I think public gateways are great, and we should have more beautiful/polished ones.
But I also think that they should be strictly opt-in, as they are now.
In fact the opt-out that you, @entron, describe used to be the default and it was intentionally changed to an opt-in.

If you want more than "this is how it was decided" though, here's what I have to offer: I think the mistake you're making is equating growth in number of users with success. Currently, ssb "kinda works" and yes, we could use many more devs. But ssb is not just a protocol/technology; it is also a community and a culture. "Growth-hacking" our way into the mainstream might actually kill the project dead, simply because what is currently implemented is not built/able to deal with the issues that come with that. Think moderation, regulation, censorship, ...
One rule of thumb a friend used for this is "Growth at the rate of trust." We need to build ssb to serve those that currently use it. Our resources are constrained enough for that. We really shouldn't be spending our (spare & rare) time on things that would only attract & serve people who are (currently) perfectly fine with how facebook & twitter work. They'll come around sooner or later, we don't need to be aggressive about it.
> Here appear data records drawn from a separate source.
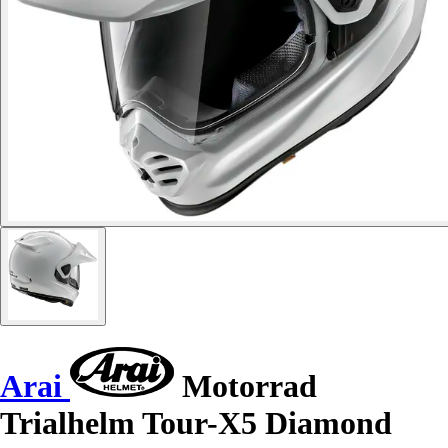
Arai
Motorrad
Trialhelm Tour-X5 Diamond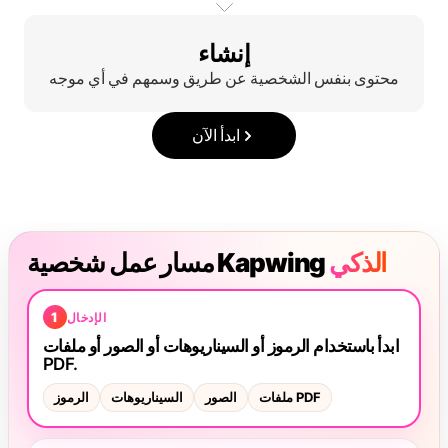
إنشاء
محتوى بنفس الشخصية عن طريق وسمهم في أي موجه
ابدأ الآن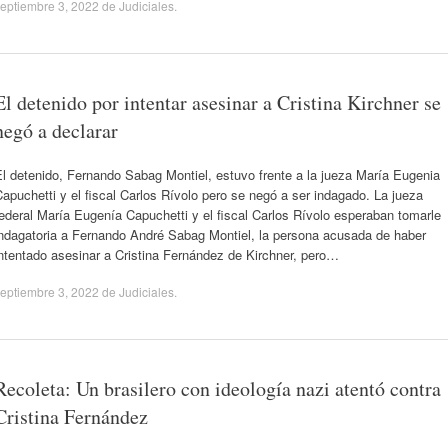
eptiembre 3, 2022
de
Judiciales
.
El detenido por intentar asesinar a Cristina Kirchner se
negó a declarar
l detenido, Fernando Sabag Montiel, estuvo frente a la jueza María Eugenia
apuchetti y el fiscal Carlos Rívolo pero se negó a ser indagado. La jueza
ederal María Eugenía Capuchetti y el fiscal Carlos Rívolo esperaban tomarle
indagatoria a Fernando André Sabag Montiel, la persona acusada de haber
ntentado asesinar a Cristina Fernández de Kirchner, pero…
eptiembre 3, 2022
de
Judiciales
.
Recoleta: Un brasilero con ideología nazi atentó contra
Cristina Fernández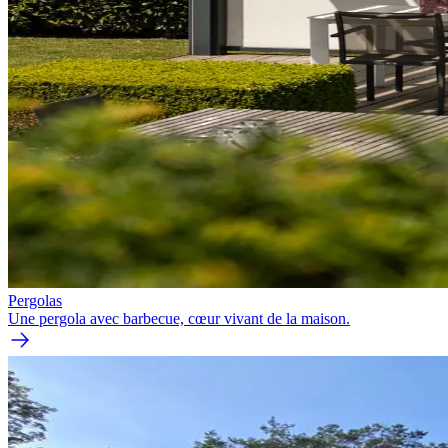
Pergolas
Une pergola avec barbecue, cœur vivant de la maison.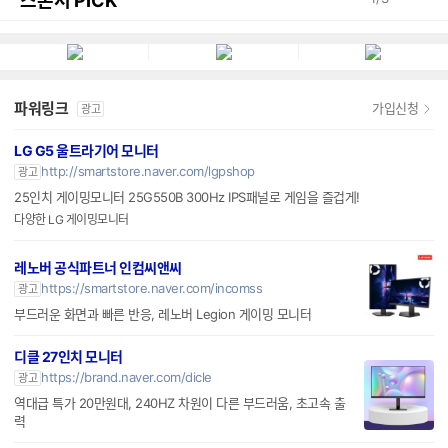
스폰서 PICK
파워링크
가입신청
광고
LG G5 울트라기어 모니터
http://smartstore.naver.com/lgpshop
광고
25인치 게이밍모니터 25G550B 300Hz IPS패널로 게임을 즐겁게!
다양한 LG 게이밍모니터
레노버 공식파트너 인컴씨앤씨
https://smartstore.naver.com/incomss
광고
부드러운 화면과 빠른 반응, 레노버 Legion 게이밍 모니터
디클 27인치 모니터
https://brand.naver.com/dicle
광고
역대급 특가 20만원대, 240HZ 차원이 다른 부드러움, 초고속 출
력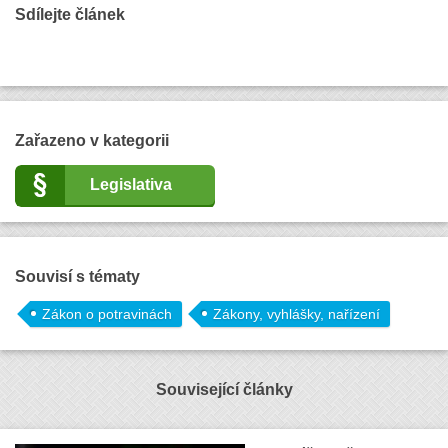
Sdílejte článek
Zařazeno v kategorii
Legislativa
Souvisí s tématy
Zákon o potravinách
Zákony, vyhlášky, nařízení
Související články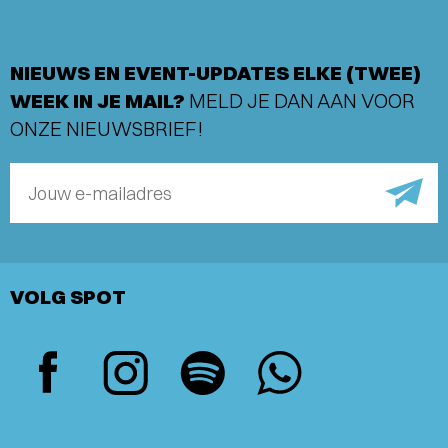
NIEUWS EN EVENT-UPDATES ELKE (TWEE)
WEEK IN JE MAIL?
MELD JE DAN AAN VOOR
ONZE NIEUWSBRIEF!
Jouw e-mailadres
VOLG SPOT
That being said I also think/hope that ssb will one day serve billions, and it would be amazing to have a static-site kind of viewer. Technologically very cool and given the size of the dataset probably hostable on a pi zero? 😀

Do you mind sharing a bit how you're going about it? Language, framework, design-wise? When new messages come in, do you re-generate the whole thing, or can you identify the thread/profile/channel pages that need updating?

@entron %3fa88MVGlj0kegbaJspnmFeH3haddvG3Qc/GfKfM4NU=.sha256

Based on the feedback I will follow the opt-in way. I initially thought unset means "doesn't matter" or "not important maybe I will decide later" at least that was my reason. Obviously I was very wrong:) Thanks @moid, @sunset 19:36.

@Daan you give me a fresh angle to think. Indeed I agree with you bigger != better and faster != better neither. "Growth at the rate of trust" probably will not be very popular in a board meeting but I enjoy it and I will take it in mind when I build for SSB. Ideally there are two kinds of people I wish to bring in. One is people like you who share similar beliefs and who also would join the dev. Hopefully they will ease the resources constrain problem you mentioned and they will find a home. Everyone will be happy. The 2nd kind is more personal as I have a science background. I want to bring scientists here. The immutable feed history is perfect for scientists. This is the reason I will support latex in the website.

The tech part is hardly cool:) Many people here probably can redo it in two weekends and in a better form. I used hugo as the static site engine and python for other parts. I have close to zero knowledge in html, css, java-script and my design taste will not help me either. Therefore the look and function of the website itself is minimized and probably very boring for many. Also I want people to really use SSB clients rather than my website. I intentionally did not implement many functions which can easily achieved with clients of SSB.

I use google cloud for serving the content but I think one can also serve with a pi. The resource consuming part is hugo building as hugo is not targeted to big site yet. I tested for all current SSB content of 20K feeds and one needs a machine with 30GB RAM currently. Hugo also does not support incremental build so I have to regenerate the whole thing when new messages come in. Therefore, I plan to only update the site daily at least for the moment to reduce cost.